WORK TO COMPLETE: The listing that follows should be copied in full and exactly, with no pictures.
Start of GIVEN DATA
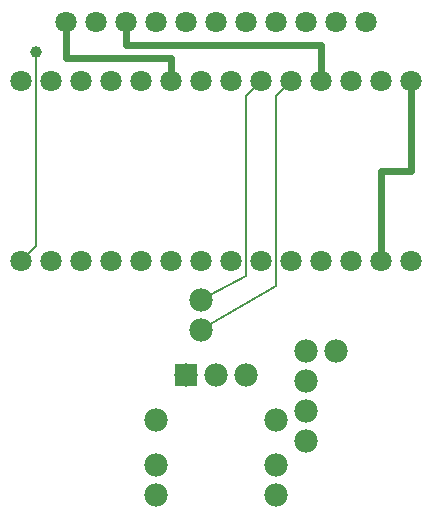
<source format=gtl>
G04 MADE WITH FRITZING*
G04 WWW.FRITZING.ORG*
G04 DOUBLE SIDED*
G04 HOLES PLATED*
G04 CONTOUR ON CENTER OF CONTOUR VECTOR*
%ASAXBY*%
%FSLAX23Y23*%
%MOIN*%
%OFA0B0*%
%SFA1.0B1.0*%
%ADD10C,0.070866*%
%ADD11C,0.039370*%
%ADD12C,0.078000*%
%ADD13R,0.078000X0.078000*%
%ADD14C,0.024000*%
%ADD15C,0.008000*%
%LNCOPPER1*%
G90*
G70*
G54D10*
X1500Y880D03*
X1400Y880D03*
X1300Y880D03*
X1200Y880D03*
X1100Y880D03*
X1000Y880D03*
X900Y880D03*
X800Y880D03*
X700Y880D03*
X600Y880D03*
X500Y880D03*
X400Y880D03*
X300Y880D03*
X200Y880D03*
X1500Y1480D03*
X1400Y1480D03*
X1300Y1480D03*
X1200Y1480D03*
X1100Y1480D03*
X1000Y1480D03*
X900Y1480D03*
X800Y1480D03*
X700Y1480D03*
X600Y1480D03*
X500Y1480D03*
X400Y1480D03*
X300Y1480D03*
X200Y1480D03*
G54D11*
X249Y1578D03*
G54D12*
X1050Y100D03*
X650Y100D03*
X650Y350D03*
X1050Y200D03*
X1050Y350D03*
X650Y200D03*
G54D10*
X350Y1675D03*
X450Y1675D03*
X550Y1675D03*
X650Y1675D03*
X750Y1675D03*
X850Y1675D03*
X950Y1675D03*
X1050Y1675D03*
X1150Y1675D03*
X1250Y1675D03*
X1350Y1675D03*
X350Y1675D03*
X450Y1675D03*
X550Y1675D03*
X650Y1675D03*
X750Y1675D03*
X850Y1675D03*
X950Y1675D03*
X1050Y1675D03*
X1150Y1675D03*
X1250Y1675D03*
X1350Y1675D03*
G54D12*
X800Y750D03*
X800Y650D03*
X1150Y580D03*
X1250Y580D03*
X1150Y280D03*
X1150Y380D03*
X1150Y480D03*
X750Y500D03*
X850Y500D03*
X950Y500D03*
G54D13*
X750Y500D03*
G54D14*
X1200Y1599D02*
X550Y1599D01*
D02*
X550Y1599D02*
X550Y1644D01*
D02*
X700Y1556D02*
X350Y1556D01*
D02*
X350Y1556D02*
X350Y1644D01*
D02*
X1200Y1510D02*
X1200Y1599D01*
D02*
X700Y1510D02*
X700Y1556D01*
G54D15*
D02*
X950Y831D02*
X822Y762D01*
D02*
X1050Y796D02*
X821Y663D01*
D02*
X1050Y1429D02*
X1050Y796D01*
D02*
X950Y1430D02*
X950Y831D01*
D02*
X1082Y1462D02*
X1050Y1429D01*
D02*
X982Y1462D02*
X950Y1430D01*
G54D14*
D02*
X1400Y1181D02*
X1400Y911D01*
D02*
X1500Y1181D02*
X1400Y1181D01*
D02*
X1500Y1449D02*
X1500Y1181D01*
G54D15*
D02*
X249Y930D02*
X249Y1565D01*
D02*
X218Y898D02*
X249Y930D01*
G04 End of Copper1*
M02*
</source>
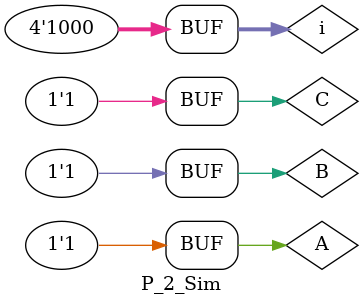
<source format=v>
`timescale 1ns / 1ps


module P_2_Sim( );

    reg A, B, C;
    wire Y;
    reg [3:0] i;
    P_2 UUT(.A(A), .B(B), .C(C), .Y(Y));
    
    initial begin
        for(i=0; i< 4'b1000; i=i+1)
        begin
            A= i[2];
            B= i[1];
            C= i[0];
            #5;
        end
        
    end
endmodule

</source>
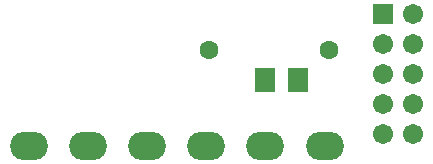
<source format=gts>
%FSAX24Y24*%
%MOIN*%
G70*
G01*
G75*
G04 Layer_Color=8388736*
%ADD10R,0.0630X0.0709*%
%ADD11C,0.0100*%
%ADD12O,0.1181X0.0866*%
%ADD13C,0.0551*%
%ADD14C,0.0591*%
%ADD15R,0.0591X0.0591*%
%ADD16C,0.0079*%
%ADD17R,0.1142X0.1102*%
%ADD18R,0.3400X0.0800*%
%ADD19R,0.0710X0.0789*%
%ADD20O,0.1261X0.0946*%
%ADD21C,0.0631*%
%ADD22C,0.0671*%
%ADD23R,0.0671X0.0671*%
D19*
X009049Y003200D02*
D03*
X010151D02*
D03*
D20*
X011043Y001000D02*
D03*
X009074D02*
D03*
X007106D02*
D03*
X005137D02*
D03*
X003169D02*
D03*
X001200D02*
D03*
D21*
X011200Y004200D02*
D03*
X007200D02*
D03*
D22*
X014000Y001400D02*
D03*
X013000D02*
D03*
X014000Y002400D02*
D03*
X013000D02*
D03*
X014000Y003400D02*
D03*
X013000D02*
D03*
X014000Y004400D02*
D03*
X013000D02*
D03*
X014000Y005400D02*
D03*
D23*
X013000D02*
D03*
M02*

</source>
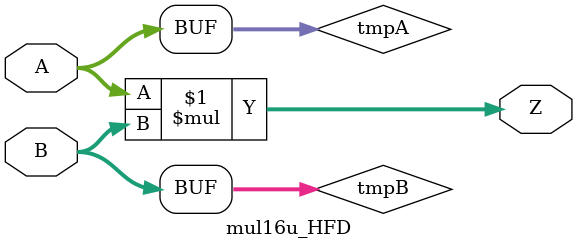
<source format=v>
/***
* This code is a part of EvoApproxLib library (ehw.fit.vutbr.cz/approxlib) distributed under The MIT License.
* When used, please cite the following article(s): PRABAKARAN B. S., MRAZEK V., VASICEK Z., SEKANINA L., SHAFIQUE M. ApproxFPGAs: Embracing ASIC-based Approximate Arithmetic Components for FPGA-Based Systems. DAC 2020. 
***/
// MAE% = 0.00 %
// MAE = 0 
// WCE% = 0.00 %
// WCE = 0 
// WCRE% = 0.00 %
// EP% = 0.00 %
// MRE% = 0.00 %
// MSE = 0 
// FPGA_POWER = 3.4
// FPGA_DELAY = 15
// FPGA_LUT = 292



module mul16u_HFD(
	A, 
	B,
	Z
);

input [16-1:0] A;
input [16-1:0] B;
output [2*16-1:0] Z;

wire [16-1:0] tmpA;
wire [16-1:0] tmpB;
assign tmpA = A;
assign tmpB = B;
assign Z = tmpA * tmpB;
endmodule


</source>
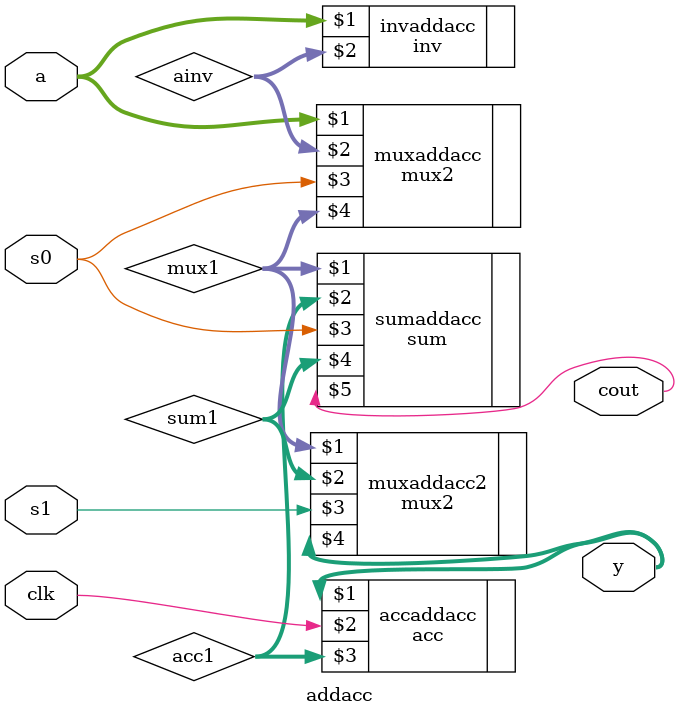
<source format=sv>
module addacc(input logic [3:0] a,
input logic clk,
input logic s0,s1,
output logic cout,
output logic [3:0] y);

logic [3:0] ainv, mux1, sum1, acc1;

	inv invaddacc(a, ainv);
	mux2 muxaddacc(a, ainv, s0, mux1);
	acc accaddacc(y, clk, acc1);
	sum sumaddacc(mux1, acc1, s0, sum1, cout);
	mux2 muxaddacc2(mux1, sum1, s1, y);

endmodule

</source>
End of GIVEN DATA
ANSWER BOX:
<source format=gtl>
G04 MADE WITH FRITZING*
G04 WWW.FRITZING.ORG*
G04 DOUBLE SIDED*
G04 HOLES PLATED*
G04 CONTOUR ON CENTER OF CONTOUR VECTOR*
%ASAXBY*%
%FSLAX23Y23*%
%MOIN*%
%OFA0B0*%
%SFA1.0B1.0*%
%ADD10C,0.070866*%
%ADD11C,0.039370*%
%ADD12C,0.078000*%
%ADD13R,0.078000X0.078000*%
%ADD14C,0.024000*%
%ADD15C,0.008000*%
%LNCOPPER1*%
G90*
G70*
G54D10*
X1500Y880D03*
X1400Y880D03*
X1300Y880D03*
X1200Y880D03*
X1100Y880D03*
X1000Y880D03*
X900Y880D03*
X800Y880D03*
X700Y880D03*
X600Y880D03*
X500Y880D03*
X400Y880D03*
X300Y880D03*
X200Y880D03*
X1500Y1480D03*
X1400Y1480D03*
X1300Y1480D03*
X1200Y1480D03*
X1100Y1480D03*
X1000Y1480D03*
X900Y1480D03*
X800Y1480D03*
X700Y1480D03*
X600Y1480D03*
X500Y1480D03*
X400Y1480D03*
X300Y1480D03*
X200Y1480D03*
G54D11*
X249Y1578D03*
G54D12*
X1050Y100D03*
X650Y100D03*
X650Y350D03*
X1050Y200D03*
X1050Y350D03*
X650Y200D03*
G54D10*
X350Y1675D03*
X450Y1675D03*
X550Y1675D03*
X650Y1675D03*
X750Y1675D03*
X850Y1675D03*
X950Y1675D03*
X1050Y1675D03*
X1150Y1675D03*
X1250Y1675D03*
X1350Y1675D03*
X350Y1675D03*
X450Y1675D03*
X550Y1675D03*
X650Y1675D03*
X750Y1675D03*
X850Y1675D03*
X950Y1675D03*
X1050Y1675D03*
X1150Y1675D03*
X1250Y1675D03*
X1350Y1675D03*
G54D12*
X800Y750D03*
X800Y650D03*
X1150Y580D03*
X1250Y580D03*
X1150Y280D03*
X1150Y380D03*
X1150Y480D03*
X750Y500D03*
X850Y500D03*
X950Y500D03*
G54D13*
X750Y500D03*
G54D14*
X1200Y1599D02*
X550Y1599D01*
D02*
X550Y1599D02*
X550Y1644D01*
D02*
X700Y1556D02*
X350Y1556D01*
D02*
X350Y1556D02*
X350Y1644D01*
D02*
X1200Y1510D02*
X1200Y1599D01*
D02*
X700Y1510D02*
X700Y1556D01*
G54D15*
D02*
X950Y831D02*
X822Y762D01*
D02*
X1050Y796D02*
X821Y663D01*
D02*
X1050Y1429D02*
X1050Y796D01*
D02*
X950Y1430D02*
X950Y831D01*
D02*
X1082Y1462D02*
X1050Y1429D01*
D02*
X982Y1462D02*
X950Y1430D01*
G54D14*
D02*
X1400Y1181D02*
X1400Y911D01*
D02*
X1500Y1181D02*
X1400Y1181D01*
D02*
X1500Y1449D02*
X1500Y1181D01*
G54D15*
D02*
X249Y930D02*
X249Y1565D01*
D02*
X218Y898D02*
X249Y930D01*
G04 End of Copper1*
M02*
</source>
<source format=v>
`timescale 1ns / 1ps


module P_2_Sim( );

    reg A, B, C;
    wire Y;
    reg [3:0] i;
    P_2 UUT(.A(A), .B(B), .C(C), .Y(Y));
    
    initial begin
        for(i=0; i< 4'b1000; i=i+1)
        begin
            A= i[2];
            B= i[1];
            C= i[0];
            #5;
        end
        
    end
endmodule

</source>
<source format=gts>
%FSAX24Y24*%
%MOIN*%
G70*
G01*
G75*
G04 Layer_Color=8388736*
%ADD10R,0.0630X0.0709*%
%ADD11C,0.0100*%
%ADD12O,0.1181X0.0866*%
%ADD13C,0.0551*%
%ADD14C,0.0591*%
%ADD15R,0.0591X0.0591*%
%ADD16C,0.0079*%
%ADD17R,0.1142X0.1102*%
%ADD18R,0.3400X0.0800*%
%ADD19R,0.0710X0.0789*%
%ADD20O,0.1261X0.0946*%
%ADD21C,0.0631*%
%ADD22C,0.0671*%
%ADD23R,0.0671X0.0671*%
D19*
X009049Y003200D02*
D03*
X010151D02*
D03*
D20*
X011043Y001000D02*
D03*
X009074D02*
D03*
X007106D02*
D03*
X005137D02*
D03*
X003169D02*
D03*
X001200D02*
D03*
D21*
X011200Y004200D02*
D03*
X007200D02*
D03*
D22*
X014000Y001400D02*
D03*
X013000D02*
D03*
X014000Y002400D02*
D03*
X013000D02*
D03*
X014000Y003400D02*
D03*
X013000D02*
D03*
X014000Y004400D02*
D03*
X013000D02*
D03*
X014000Y005400D02*
D03*
D23*
X013000D02*
D03*
M02*

</source>
<source format=v>
/***
* This code is a part of EvoApproxLib library (ehw.fit.vutbr.cz/approxlib) distributed under The MIT License.
* When used, please cite the following article(s): PRABAKARAN B. S., MRAZEK V., VASICEK Z., SEKANINA L., SHAFIQUE M. ApproxFPGAs: Embracing ASIC-based Approximate Arithmetic Components for FPGA-Based Systems. DAC 2020. 
***/
// MAE% = 0.00 %
// MAE = 0 
// WCE% = 0.00 %
// WCE = 0 
// WCRE% = 0.00 %
// EP% = 0.00 %
// MRE% = 0.00 %
// MSE = 0 
// FPGA_POWER = 3.4
// FPGA_DELAY = 15
// FPGA_LUT = 292



module mul16u_HFD(
	A, 
	B,
	Z
);

input [16-1:0] A;
input [16-1:0] B;
output [2*16-1:0] Z;

wire [16-1:0] tmpA;
wire [16-1:0] tmpB;
assign tmpA = A;
assign tmpB = B;
assign Z = tmpA * tmpB;
endmodule


</source>
<source format=sv>
module addacc(input logic [3:0] a,
input logic clk,
input logic s0,s1,
output logic cout,
output logic [3:0] y);

logic [3:0] ainv, mux1, sum1, acc1;

	inv invaddacc(a, ainv);
	mux2 muxaddacc(a, ainv, s0, mux1);
	acc accaddacc(y, clk, acc1);
	sum sumaddacc(mux1, acc1, s0, sum1, cout);
	mux2 muxaddacc2(mux1, sum1, s1, y);

endmodule

</source>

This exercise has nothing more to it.